FEINKOSTLADEN-PHILOSOPHIE WEITERENTWICKELN

Insbesondere in sensiblen Bereichen wie Fleisch will der Konsument zunehmend eine Auswahl zwischen verschiedenen Qualitätsstufen, die für ihn aber nachvollziehbar sein müssen. Auf diese Herausforderung hat die österreichische Politik mit dem Modell der österreichischen Lebensmittelpyramide reagiert. Der Konsument soll im Regal zwischen unterschiedlichen Qualitätsstufen wählen können. Auf der unteren Ebene steht die gesetzlich abgesicherte Qualität zur Auswahl. Darüber muss die kontrollierte Gütesiegel-Qualität für ein differenziertes Angebot sorgen. Und an der Spitze der Pyramide steht die Bioqualität.

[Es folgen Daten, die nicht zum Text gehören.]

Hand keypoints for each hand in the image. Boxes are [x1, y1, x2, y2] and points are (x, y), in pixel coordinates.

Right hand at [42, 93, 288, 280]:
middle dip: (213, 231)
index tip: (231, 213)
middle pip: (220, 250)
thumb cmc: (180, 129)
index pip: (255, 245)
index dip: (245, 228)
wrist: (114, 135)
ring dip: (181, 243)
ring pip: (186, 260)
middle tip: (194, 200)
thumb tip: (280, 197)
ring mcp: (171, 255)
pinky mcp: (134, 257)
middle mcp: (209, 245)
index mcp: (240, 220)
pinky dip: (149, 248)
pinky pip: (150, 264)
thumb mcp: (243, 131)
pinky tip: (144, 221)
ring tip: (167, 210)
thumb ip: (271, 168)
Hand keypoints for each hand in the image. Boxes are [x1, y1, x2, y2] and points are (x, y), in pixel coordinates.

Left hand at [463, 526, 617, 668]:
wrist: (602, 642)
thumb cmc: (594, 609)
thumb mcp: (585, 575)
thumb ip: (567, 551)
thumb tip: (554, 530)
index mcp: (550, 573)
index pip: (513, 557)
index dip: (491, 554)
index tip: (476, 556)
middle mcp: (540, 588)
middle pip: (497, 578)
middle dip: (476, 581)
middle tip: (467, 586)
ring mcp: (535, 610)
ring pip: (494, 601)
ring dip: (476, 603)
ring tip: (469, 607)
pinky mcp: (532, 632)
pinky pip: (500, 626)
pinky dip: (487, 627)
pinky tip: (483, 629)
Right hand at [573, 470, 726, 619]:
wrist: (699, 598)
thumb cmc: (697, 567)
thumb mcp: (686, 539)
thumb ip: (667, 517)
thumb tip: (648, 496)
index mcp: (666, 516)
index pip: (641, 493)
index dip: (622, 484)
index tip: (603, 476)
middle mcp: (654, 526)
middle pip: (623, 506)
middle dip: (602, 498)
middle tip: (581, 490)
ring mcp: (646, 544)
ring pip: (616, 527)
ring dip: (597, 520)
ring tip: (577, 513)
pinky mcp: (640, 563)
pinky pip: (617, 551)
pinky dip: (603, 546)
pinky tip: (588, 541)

Das ist die erneuerte Feinkostladen-Philosophie Österreichs, die in den nächsten Jahren konsequent weiter zu verfolgen ist. Basis dafür ist ein umfassendes Bekenntnis zur Lebensmittelsicherheit auf allen Qualitätsstufen. Weiters muss sich die Lebensmittelqualität an den neuen Qualitätsvorstellungen der Konsumenten orientieren. Die Herkunft von Produkten muss durch entsprechende Kennzeichnungs- und Rückverfolgbarkeitssysteme nachvollziehbar sein. Dies war insbesondere nach der BSE-Krise im Rinderbereich EU-weit notwendig, dies ist aber insbesondere auch im Bereich der Gentechnik ein wichtiges Prinzip, das erst kürzlich auf EU-Ebene verwirklicht wurde. Und letztlich geht es um die Absicherung der Vielfalt der Produkte in der landwirtschaftlichen Produktion wie auch in der Weiterverarbeitung.

Der österreichische Lebensmittelsektor hat sich in den letzten Jahren grundsätzlich erfolgreich weiter entwickelt. Der Lebensmittelbericht gibt wichtige Hinweise, wo neue Potenziale vorhanden sind und in welche Richtung die Konsumenten weitere Veränderungen und Entwicklungen erwarten. Es ist Aufgabe des gesamten Sektors, gemeinsam diese Veränderungen und Neupositionierungen aktiv in Angriff zu nehmen. Die Ernährungsplattform kann dazu eine geeignete Bühne sein, sagte Pröll abschließend.